I suspect it's a case of what isnt broke, ie clinchers/tubes do just work, and punctures are easy fix.

Uh, tyres with tubes that puncture easily are 'broke' im my books. Would you also claim chains that snapped regularly were not broken either.
Moving to tubeless has been revelatory. Punctures are a rarity, despite my using far lower tyre pressures for added, comfort, grip, speed and I ride 28mm slicks on really crap off road terrain and am often feeling the rims being impacted with no snakebites to spoil my ride. Got a double, double snakebite set of flats the last time I rode with tubes, which was only because I hadn't gotten around to changing to tubeless on the new bike.
In the very unlikely event of a puncture usually due to a tyre being ripped or badly sliced, deflation is markedly slower. So less dangerous too.
As for fixing a flat, well either use a tubeless patch or shove an inner tube in. So easier or the same as with a tube.

Avatar
mike the bike replied to imajez | 6 years ago
0 likes
imajez wrote:
rogermerriman wrote:

I suspect it's a case of what isnt broke, ie clinchers/tubes do just work, and punctures are easy fix.

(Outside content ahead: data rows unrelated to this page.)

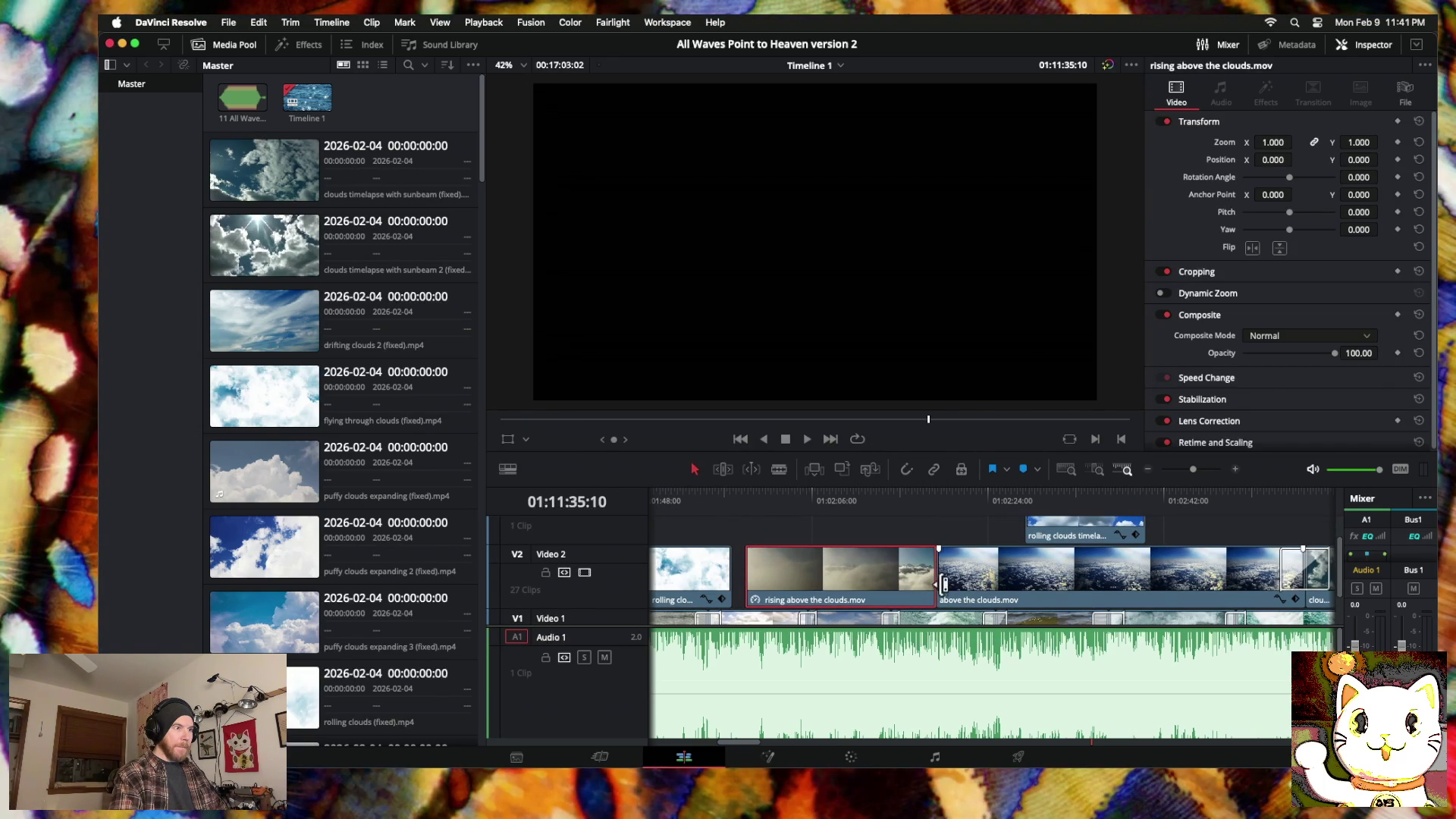
click(932, 582)
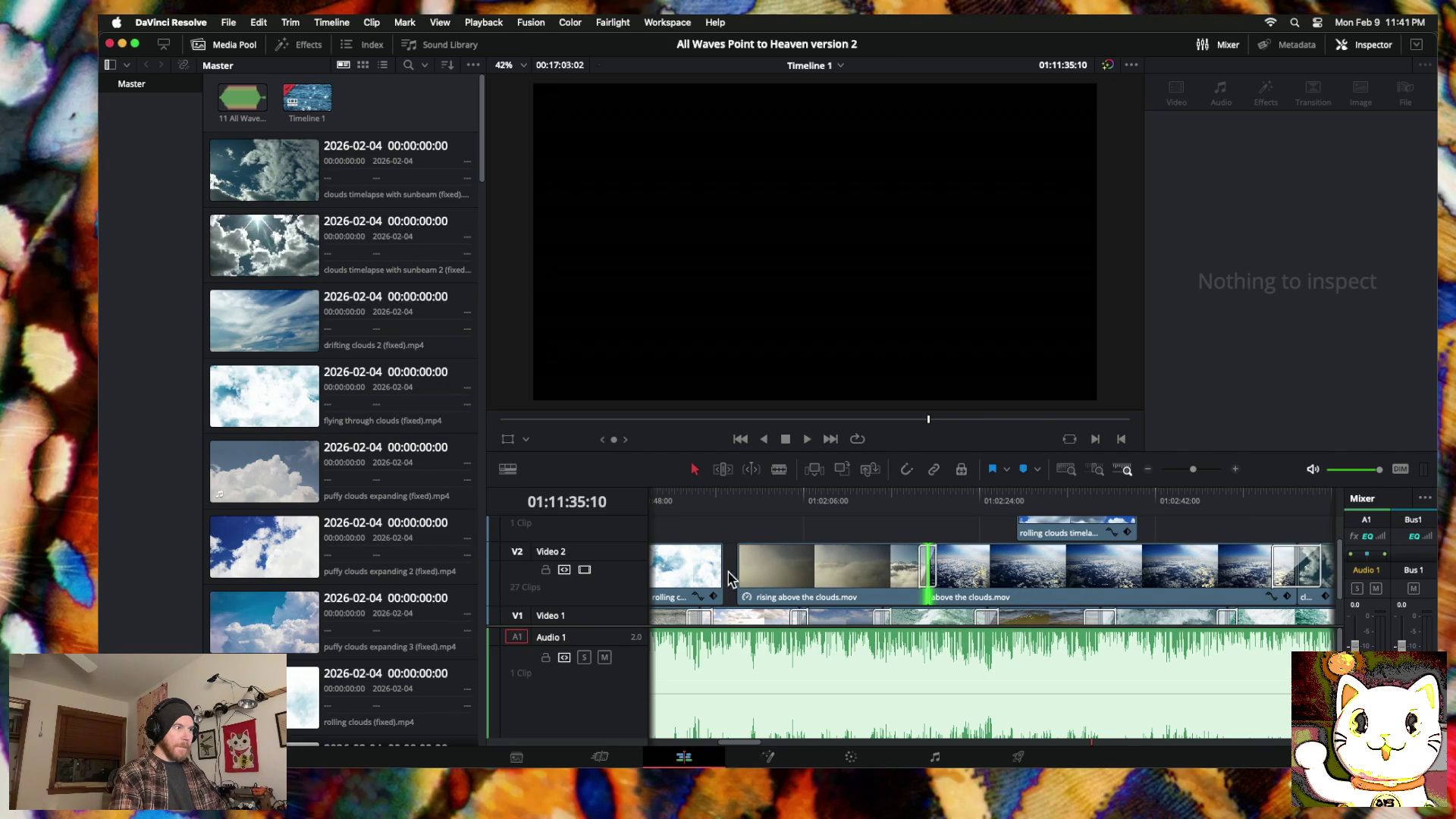
mouse_move(729, 574)
mouse_down()
mouse_move(747, 573)
mouse_move(730, 574)
mouse_up()
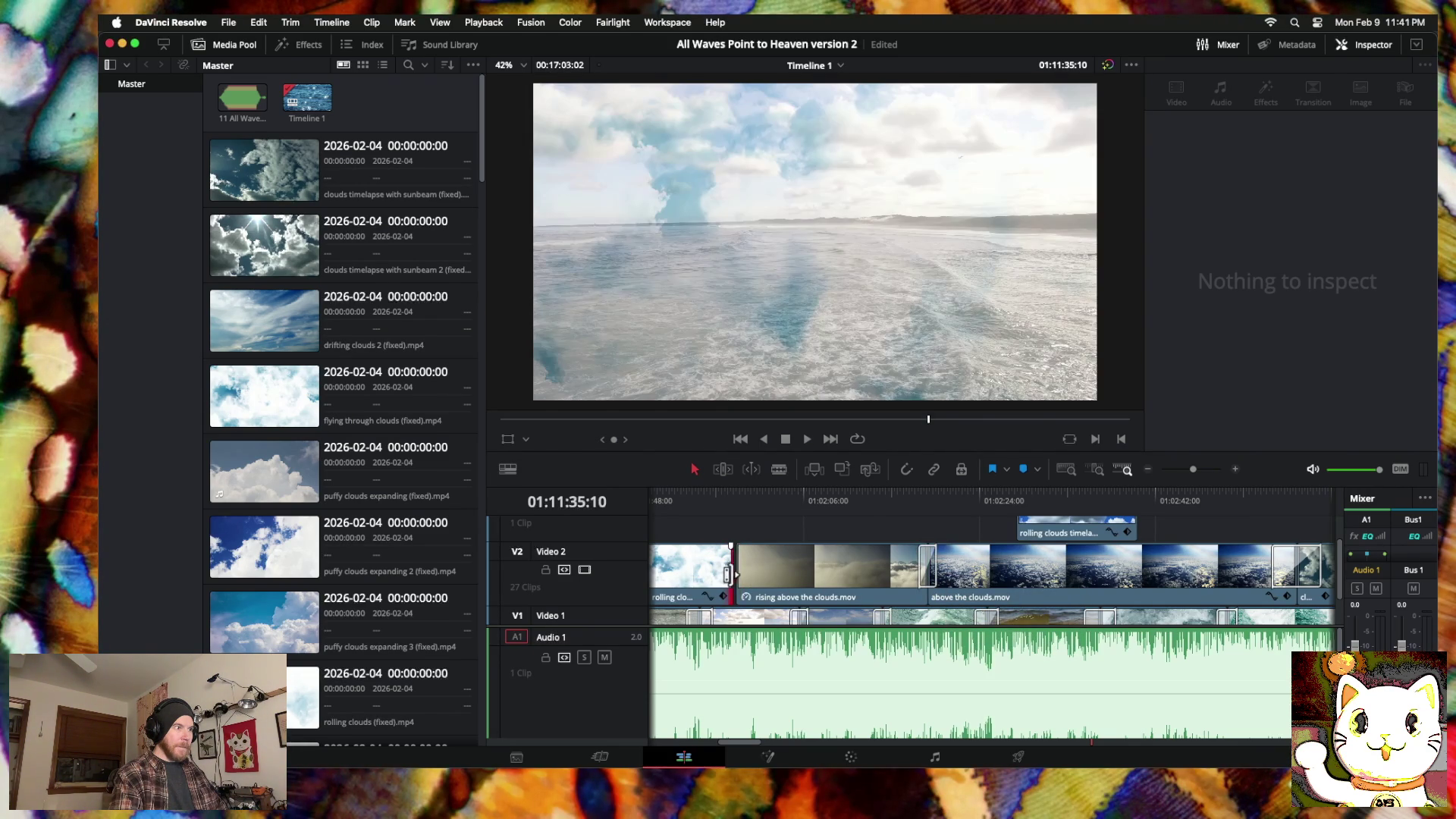
scroll(713, 575, left, 10)
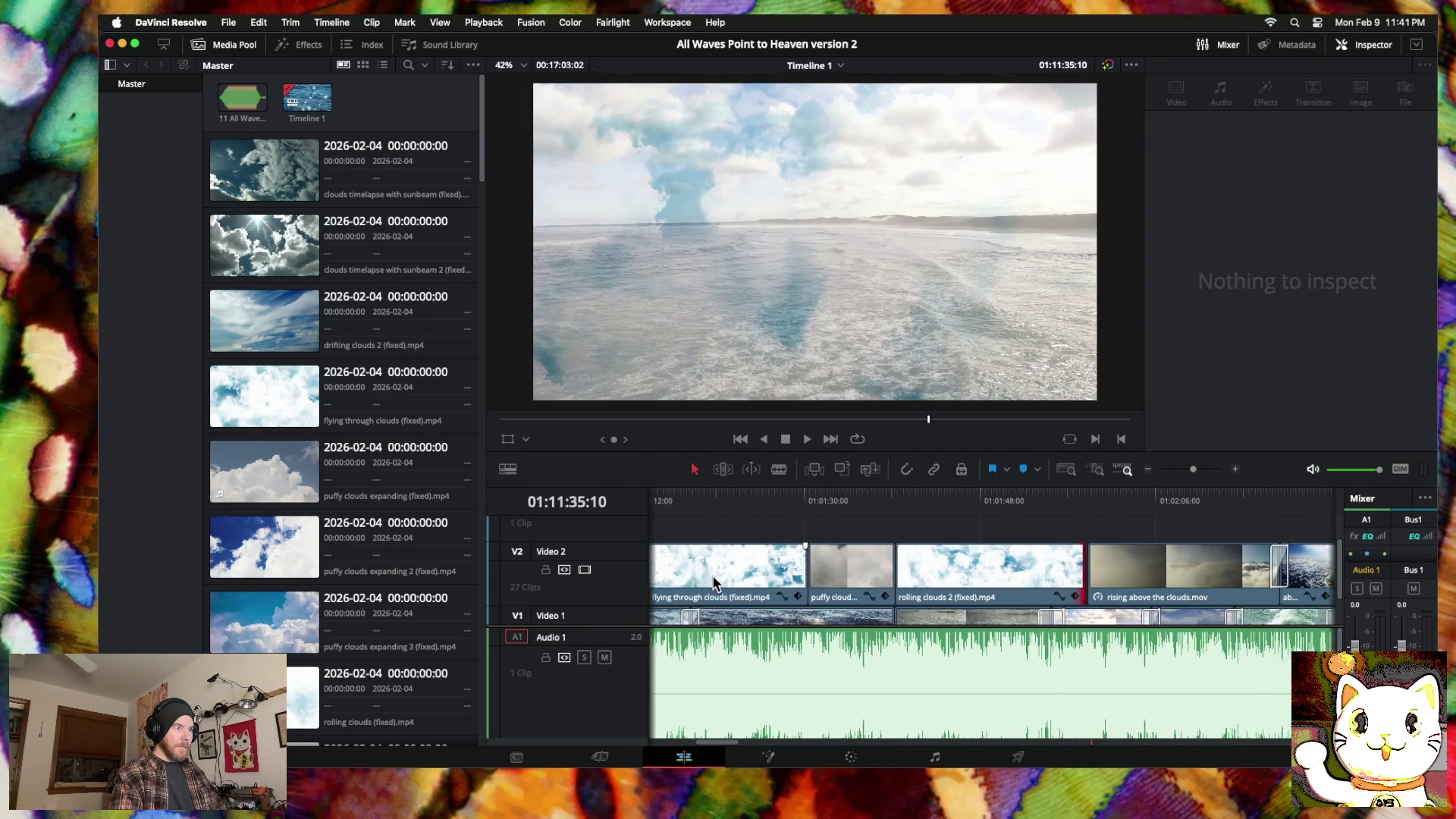
scroll(897, 584, down, 1)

Uh, tyres with tubes that puncture easily are 'broke' im my books. Would you also claim chains that snapped regularly were not broken either.
Moving to tubeless has been revelatory. Punctures are a rarity, despite my using far lower tyre pressures for added, comfort, grip, speed and I ride 28mm slicks on really crap off road terrain and am often feeling the rims being impacted with no snakebites to spoil my ride. Got a double, double snakebite set of flats the last time I rode with tubes, which was only because I hadn't gotten around to changing to tubeless on the new bike.
In the very unlikely event of a puncture usually due to a tyre being ripped or badly sliced, deflation is markedly slower. So less dangerous too.
As for fixing a flat, well either use a tubeless patch or shove an inner tube in. So easier or the same as with a tube.

 

I'm glad your experience of tubeless has been so positive, Imajez.  

I am, generally speaking, a fan of new technology and was initially interested in running a tubeless bike.  But after reading and hearing of the disadvantages of the system I've decided to wait until it matures a little.

In particular I'm not prepared to suffer clogged valves and sealant that becomes useless every six months.  When they get that right, I'll probably join you.

In the meantime we should remember that tubed systems are improving too.  Tyres are infinitely tougher than they once were, I average a flat every 4000 miles, which isn't really a major problem and the trend towards bigger tyres has helped with comfort and lower pressures.  

Life is all choices!

Avatar
check12 | 6 years ago
1 like

Maybe he had sealant in his inner tubes? Maybe latex tubes? Then you can have all the good stuff of the 4000s with increased puncture resistance.

"Tyre choice is another critical area of debate, and James opted for Continental GP4000 tyres in 25mm width, but on the HED rims balloon to almost 28mm. I’d have gone with tubeless personally but James didn’t appear to have any issues with his tyres."